18 Ağustos 2018 00:21

Türkiye’nin AB’ye yakınlaşması konjonktürel

Siyaset Bilimci Sezin Öney Türkiye-ABD krizini yorumladı: Avrupa ile Türkiye birbirine mahkum

Fotoğraf: DHA

Paylaş

Şerif KARATAŞ
İstanbul

ABD ile kriz sonrası Türkiye’nin AB ile yaşanan ilişkilerinde bir “yeşerme” yaşandığı belirten Sezin Öney, bunun konjonktürel olduğu vurgu yaparak, “Türkiye’nin ekonomik ve siyasi olarak elini güçlendirmeye ihtiyacı var” dedi. Ve ekledi: “Dolayısı ile, Türkiye ister istemez, kriz döneminde AB’ye dönmek durumunda kalıyor; her ne kadar konjoktürel, salt alışveriş/çıkara ve sathi ilişkiler söz konusu olsa da, Avrupa ile Türkiye birbirine mahkum.”

Türkiye ile ABD arasında ev hapsinde tutulan ABD’li Rahip Andrew Brunson üzerinden başlayan kriz karşılıklı açıklamalar sürüyor. Türkiye ile ABD arasında ‘Rahip Brunson’ üzerinden karşılıklı yapılan açıklamaları Siyaset Bilimci Sezin Öney ile konuştuk.

TRUMP’IN TWEETLERİ...

________

_Problem tanımı_.
Haberde adı geçen kişilerin hepsini sıralayın. Öğelerin haberle hiçbir ilgisi yoktur.

_Seçilmiş kayıtlar_.
________

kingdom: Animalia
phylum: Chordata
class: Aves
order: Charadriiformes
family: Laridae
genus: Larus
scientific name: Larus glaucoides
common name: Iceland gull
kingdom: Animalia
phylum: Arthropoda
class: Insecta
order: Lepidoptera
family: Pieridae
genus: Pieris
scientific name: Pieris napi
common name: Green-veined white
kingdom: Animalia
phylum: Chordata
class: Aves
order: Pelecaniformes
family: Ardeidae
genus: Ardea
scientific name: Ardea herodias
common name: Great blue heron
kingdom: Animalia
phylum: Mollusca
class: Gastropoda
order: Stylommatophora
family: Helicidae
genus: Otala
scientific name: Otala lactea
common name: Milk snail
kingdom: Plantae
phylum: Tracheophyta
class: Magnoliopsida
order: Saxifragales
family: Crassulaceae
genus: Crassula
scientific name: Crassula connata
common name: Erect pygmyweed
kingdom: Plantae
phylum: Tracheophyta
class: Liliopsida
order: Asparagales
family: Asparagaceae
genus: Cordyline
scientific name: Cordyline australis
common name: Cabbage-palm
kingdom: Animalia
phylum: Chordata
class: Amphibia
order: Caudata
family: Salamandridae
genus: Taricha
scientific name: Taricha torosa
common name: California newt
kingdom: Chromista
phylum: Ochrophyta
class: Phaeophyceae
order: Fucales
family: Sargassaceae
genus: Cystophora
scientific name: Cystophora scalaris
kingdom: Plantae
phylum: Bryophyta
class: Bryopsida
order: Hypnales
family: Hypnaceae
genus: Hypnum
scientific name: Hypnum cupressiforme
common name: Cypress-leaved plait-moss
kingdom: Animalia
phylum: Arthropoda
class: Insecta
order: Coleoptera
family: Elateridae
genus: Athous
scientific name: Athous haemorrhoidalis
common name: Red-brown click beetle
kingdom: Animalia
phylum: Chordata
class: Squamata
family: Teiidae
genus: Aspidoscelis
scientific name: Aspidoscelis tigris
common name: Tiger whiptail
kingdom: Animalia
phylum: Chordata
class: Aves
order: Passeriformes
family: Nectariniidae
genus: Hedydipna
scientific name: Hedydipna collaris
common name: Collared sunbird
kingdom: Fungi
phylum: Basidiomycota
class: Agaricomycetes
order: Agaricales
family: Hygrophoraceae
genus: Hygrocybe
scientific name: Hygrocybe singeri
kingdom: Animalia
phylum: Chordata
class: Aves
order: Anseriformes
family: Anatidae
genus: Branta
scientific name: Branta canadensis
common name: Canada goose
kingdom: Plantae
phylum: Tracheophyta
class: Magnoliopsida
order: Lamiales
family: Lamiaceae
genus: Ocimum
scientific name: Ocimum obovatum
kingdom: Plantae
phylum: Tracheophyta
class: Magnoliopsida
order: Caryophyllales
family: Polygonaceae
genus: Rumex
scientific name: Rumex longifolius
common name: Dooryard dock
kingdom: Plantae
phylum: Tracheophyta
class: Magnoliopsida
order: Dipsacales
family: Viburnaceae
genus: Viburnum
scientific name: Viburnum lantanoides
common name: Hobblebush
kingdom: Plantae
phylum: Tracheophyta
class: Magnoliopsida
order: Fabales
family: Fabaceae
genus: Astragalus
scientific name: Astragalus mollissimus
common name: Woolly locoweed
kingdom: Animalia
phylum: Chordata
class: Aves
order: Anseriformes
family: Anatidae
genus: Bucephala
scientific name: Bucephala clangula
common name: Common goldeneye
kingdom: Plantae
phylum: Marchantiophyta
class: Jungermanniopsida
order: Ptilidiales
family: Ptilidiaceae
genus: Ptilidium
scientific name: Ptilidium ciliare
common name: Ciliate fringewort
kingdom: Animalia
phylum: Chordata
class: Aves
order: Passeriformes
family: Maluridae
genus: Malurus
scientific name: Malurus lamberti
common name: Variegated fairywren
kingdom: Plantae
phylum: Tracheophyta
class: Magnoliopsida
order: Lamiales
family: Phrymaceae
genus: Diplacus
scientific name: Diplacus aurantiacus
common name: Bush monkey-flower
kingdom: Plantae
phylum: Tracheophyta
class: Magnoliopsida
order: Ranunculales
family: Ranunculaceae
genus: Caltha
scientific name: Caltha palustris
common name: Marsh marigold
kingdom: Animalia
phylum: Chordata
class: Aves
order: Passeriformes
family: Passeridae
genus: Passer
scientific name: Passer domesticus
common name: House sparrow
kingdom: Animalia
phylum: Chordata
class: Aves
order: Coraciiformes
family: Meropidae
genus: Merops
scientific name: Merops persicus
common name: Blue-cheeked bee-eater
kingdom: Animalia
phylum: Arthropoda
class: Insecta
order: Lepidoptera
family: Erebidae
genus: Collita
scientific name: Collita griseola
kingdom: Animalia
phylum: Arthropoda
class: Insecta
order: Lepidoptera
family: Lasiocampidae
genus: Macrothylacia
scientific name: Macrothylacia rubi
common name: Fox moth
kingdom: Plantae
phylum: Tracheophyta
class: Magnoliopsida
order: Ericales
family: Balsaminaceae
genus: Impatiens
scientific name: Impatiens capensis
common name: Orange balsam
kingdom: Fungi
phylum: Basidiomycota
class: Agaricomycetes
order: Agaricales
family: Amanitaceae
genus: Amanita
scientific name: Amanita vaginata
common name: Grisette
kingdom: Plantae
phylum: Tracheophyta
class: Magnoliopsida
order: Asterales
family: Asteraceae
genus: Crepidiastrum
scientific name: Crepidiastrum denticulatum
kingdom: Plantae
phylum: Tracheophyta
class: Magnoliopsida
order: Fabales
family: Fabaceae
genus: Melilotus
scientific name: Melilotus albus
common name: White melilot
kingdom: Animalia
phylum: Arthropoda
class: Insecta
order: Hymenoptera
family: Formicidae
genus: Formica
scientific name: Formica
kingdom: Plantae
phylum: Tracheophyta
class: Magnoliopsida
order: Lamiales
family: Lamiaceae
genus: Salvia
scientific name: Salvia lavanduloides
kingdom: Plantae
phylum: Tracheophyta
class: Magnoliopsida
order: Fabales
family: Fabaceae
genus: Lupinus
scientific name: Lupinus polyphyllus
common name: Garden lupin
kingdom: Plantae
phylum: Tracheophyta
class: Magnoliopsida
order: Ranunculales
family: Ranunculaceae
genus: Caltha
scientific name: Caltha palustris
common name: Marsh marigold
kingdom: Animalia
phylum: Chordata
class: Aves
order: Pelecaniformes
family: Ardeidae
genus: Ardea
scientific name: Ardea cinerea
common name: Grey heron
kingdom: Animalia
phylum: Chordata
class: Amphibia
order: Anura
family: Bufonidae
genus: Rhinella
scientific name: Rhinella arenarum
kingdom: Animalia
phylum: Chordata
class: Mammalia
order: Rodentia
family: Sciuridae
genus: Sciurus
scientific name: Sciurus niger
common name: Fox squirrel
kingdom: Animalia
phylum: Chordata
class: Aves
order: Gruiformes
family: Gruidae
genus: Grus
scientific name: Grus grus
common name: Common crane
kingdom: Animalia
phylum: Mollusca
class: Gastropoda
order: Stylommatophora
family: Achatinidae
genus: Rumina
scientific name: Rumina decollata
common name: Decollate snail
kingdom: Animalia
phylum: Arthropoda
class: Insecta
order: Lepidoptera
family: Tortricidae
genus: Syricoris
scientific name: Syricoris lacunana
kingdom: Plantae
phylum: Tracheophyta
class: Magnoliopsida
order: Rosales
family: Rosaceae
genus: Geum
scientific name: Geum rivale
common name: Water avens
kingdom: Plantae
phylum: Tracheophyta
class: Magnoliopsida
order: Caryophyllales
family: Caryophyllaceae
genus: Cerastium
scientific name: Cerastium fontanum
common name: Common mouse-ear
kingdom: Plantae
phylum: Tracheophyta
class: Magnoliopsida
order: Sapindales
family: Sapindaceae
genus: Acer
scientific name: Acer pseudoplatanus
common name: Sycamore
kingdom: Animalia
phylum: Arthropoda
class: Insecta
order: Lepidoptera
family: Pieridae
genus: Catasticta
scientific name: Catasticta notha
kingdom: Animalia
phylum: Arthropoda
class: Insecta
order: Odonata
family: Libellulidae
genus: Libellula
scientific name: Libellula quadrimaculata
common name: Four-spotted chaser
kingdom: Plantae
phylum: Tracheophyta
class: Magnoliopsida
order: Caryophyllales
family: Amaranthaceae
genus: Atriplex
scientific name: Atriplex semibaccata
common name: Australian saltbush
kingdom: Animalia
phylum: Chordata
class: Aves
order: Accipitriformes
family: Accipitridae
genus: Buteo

________

_Problemin çözümü_.
Sezin Öney, Şerif Karataş, Andrew Brunson, Trump